Lass Dir jede Freude geschehen
welche auch immer Dir gescheh –
aber aus den sieben Wehen
wähle Dir Dein Weh!

Interessanterweise äußert Rilke sich zum Thema “Freude” und “Glück”, in einem Brief von 1914 an seine Freundin Marianne von Goldschmidt-Rothschild, wie folgt:

“Freude ist unsäglich mehr als Glück, Glück bricht über die Menschen herein, Glück ist Schicksal, Freude bringen Sie in sich zum Blühen, Freude ist einfach eine gute Jahreszeit über dem Herzen; Freude ist das Äusserste, was die Menschen in ihrer Macht haben.”

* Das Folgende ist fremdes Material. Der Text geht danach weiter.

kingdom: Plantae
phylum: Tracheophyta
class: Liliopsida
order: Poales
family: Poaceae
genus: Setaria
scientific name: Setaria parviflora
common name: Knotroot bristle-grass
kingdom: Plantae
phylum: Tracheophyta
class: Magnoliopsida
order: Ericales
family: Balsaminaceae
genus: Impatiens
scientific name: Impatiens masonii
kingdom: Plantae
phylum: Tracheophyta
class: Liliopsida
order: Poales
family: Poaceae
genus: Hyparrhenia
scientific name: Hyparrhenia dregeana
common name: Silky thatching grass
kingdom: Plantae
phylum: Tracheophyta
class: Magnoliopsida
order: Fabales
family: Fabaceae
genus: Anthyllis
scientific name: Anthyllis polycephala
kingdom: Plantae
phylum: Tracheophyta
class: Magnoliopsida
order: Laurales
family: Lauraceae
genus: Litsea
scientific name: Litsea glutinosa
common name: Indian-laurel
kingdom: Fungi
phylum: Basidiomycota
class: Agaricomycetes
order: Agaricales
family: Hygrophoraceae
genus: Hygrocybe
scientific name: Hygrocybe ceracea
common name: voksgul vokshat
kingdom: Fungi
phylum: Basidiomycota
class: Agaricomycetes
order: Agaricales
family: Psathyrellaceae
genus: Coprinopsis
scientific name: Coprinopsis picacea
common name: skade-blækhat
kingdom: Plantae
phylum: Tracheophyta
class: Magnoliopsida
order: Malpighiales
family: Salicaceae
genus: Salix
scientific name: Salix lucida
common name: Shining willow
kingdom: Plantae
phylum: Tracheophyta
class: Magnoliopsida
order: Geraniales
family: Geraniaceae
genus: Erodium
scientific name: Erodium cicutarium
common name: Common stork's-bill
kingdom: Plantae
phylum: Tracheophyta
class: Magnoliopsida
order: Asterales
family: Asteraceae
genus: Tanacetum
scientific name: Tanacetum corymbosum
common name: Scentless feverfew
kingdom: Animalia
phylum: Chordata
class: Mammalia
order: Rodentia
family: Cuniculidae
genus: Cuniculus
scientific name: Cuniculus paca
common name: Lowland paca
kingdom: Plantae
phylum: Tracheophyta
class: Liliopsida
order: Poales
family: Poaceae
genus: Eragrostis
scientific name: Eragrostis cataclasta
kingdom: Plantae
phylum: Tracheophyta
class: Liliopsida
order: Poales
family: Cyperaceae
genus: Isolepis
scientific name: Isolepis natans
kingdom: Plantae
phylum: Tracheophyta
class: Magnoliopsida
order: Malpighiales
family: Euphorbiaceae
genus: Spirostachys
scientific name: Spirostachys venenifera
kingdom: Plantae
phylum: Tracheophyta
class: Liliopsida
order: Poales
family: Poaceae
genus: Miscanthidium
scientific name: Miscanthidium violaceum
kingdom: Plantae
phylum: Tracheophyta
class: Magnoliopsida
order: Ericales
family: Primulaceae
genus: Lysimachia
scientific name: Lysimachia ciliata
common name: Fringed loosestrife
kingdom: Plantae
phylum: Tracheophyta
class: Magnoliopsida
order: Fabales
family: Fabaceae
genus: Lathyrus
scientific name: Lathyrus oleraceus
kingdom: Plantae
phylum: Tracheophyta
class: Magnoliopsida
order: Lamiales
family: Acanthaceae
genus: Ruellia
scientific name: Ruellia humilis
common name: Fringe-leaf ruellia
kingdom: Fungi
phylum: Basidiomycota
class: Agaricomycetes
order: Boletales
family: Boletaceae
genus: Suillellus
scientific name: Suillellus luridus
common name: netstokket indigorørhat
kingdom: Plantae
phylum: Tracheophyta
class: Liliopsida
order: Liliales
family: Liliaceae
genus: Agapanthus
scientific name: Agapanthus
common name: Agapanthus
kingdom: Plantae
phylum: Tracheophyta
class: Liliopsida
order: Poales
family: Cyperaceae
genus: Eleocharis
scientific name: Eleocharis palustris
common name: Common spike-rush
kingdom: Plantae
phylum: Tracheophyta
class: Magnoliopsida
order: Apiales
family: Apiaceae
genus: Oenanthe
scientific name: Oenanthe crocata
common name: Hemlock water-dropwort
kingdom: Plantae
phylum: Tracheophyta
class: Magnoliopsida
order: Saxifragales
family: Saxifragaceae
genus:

Dazu gäbe es, nach einer Phase stillen Genießens, Einiges zu sagen, zu schreiben, zu teilen. Sind Sie/bist Du dabei, wenn ich dazu zwei Angebote mache, die unabhängig von einander zu buchen sind? Ich bin gespannt und zuversichtlich. Ein kleiner Fingerzeig hier: Das Angebot zum Hineinspüren in den RILKE-TEXT stelle ich mir am Sonntag, 2.8., 10:30-12:30, nach dem gemütlichen Ausschlafen und Frühstücken oder einem kleinen Sportprogramm, vor; wer kleine Kinder oder Enkel hütet, dem gelingt es vielleicht, sich für gut zwei Stunden frei zu schaufeln. Ich versuche, einen angenehm gekühlten Raum mit Wasser und Saft aufzutreiben. Wenn Sie eine gute Raum-Idee haben, ich freue mich. In einem offenen und freundlichen Gespräch mit einer Veranstalterin erfuhr ich, unter welchem Druck Programmgestalter stehen, zum Beispiel konkrete Einsparungen zu erzielen. Ich erfuhr auch, dass kleine Bildungshäuser schließen.

WALDHAUS I

Heute hatte ich ein sehr schönes Gespräch mit Tina Degen: Ja, wir könnten entweder am Sonntag Abend um 18:00 beginnen oder am Montag mit Mittagessen um 13:00 bis Mittwoch nach dem Mittagessen 13:30. Wer hat überhaupt Interesse, und wer zieht welchen Beginn vor?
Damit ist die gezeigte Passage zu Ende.